### What the exercise asks
Lines in the listing below that hold "down" are the ones to copy.

━━ Available data ━━

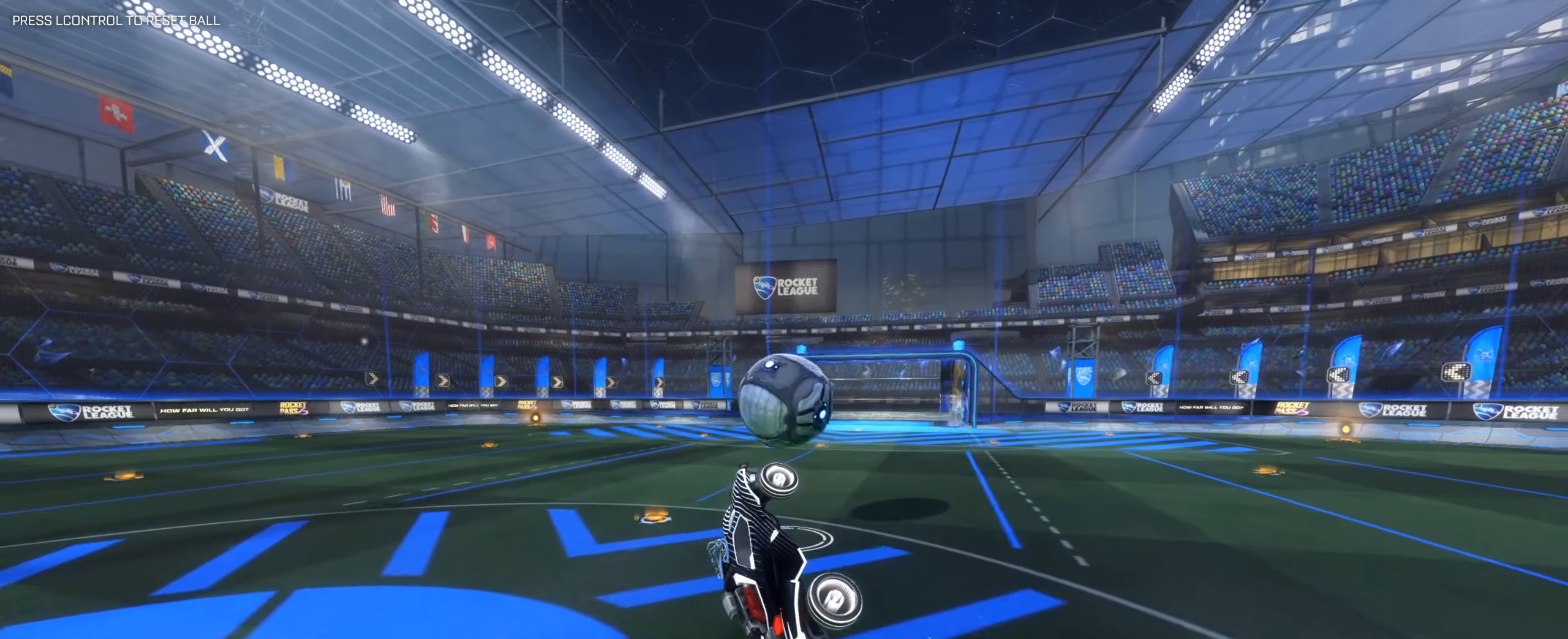
{"keys": ["d", "w"], "mouse": ["left", "right"], "events": [[67, "d", "down"], [117, "w", "down"], [217, "d", "up"], [300, "space", "down"], [350, "d", "down"], [450, "d", "up"], [450, "mouse_right", "down"], [450, "space", "up"], [500, "d", "down"]]}
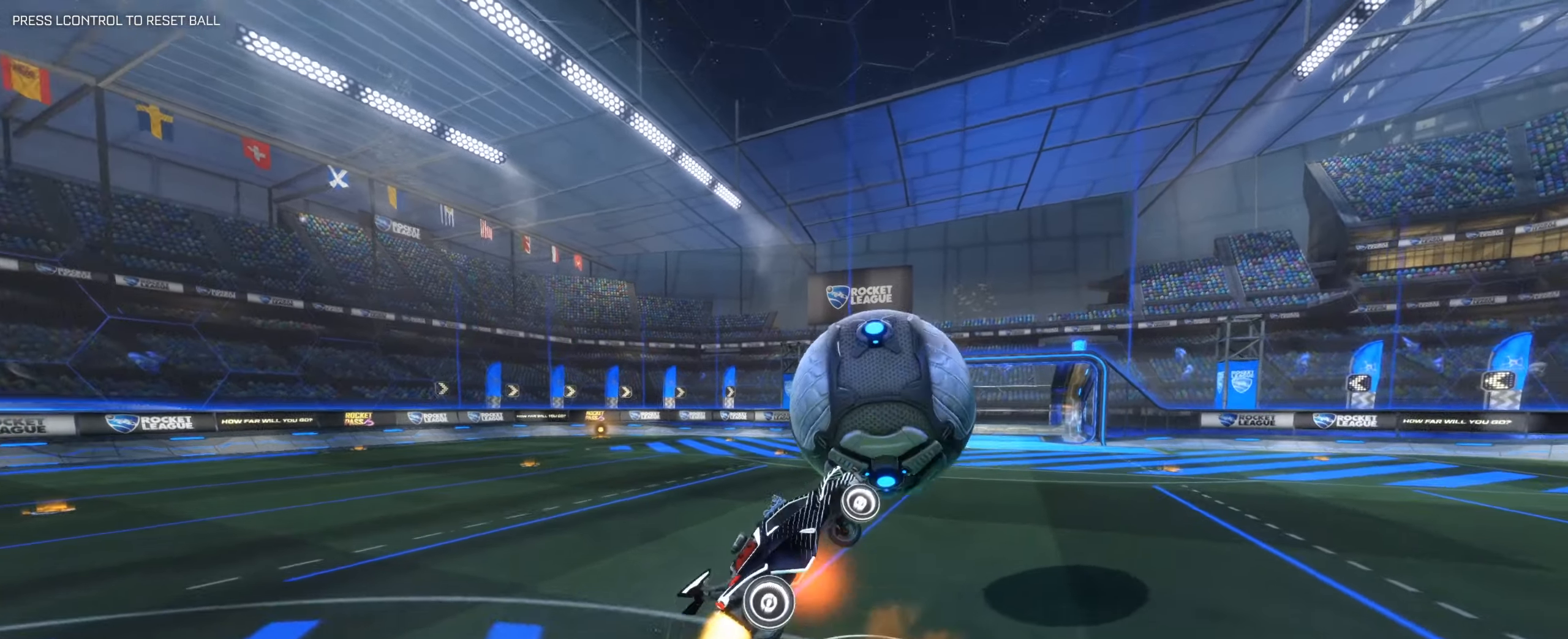
{"keys": [], "mouse": [], "events": [[133, "d", "up"], [183, "w", "up"], [233, "mouse_right", "up"], [317, "mouse_left", "up"]]}
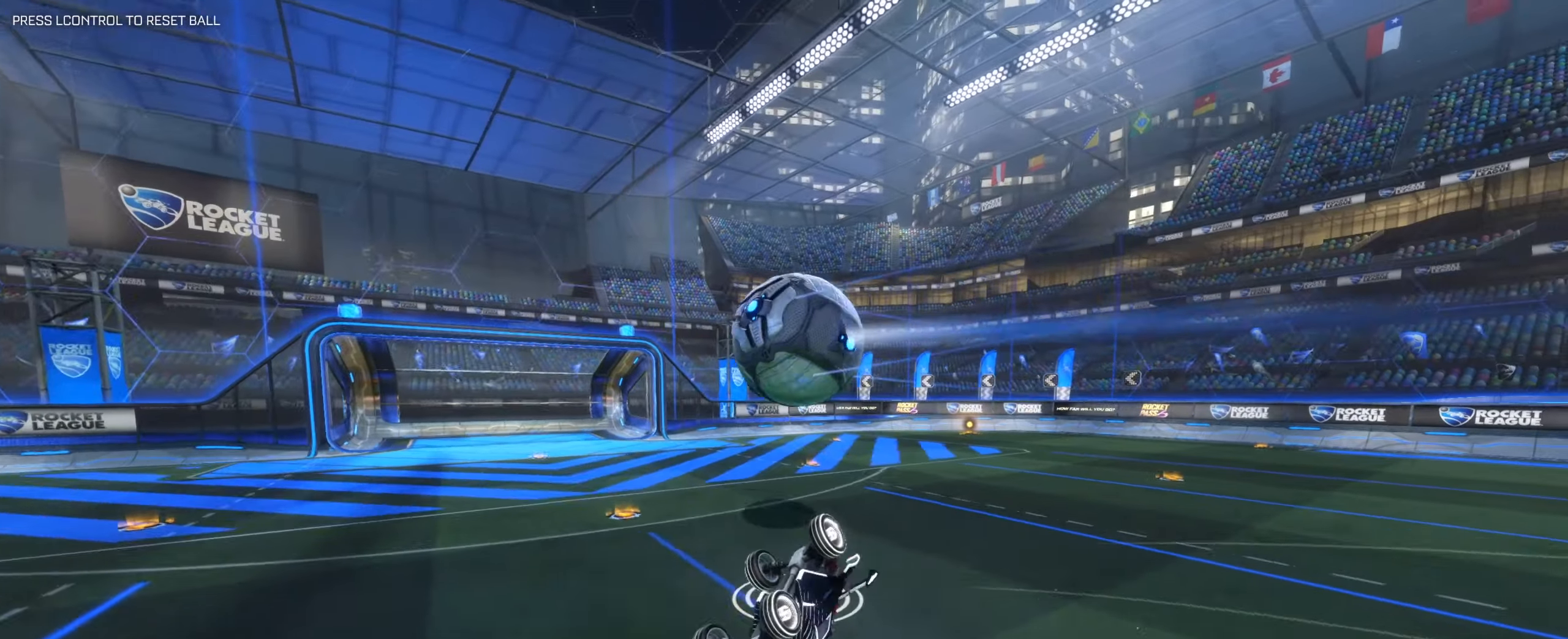
{"keys": [], "mouse": [], "events": [[250, "e", "down"], [383, "e", "up"]]}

━━━

### Reply to the exercise
{"keys": ["d", "w"], "mouse": ["left", "right"], "events": [[67, "d", "down"], [117, "w", "down"], [217, "d", "up"], [300, "space", "down"], [350, "d", "down"], [450, "d", "up"], [450, "mouse_right", "down"], [450, "space", "up"], [500, "d", "down"]]}
{"keys": [], "mouse": [], "events": [[250, "e", "down"], [383, "e", "up"]]}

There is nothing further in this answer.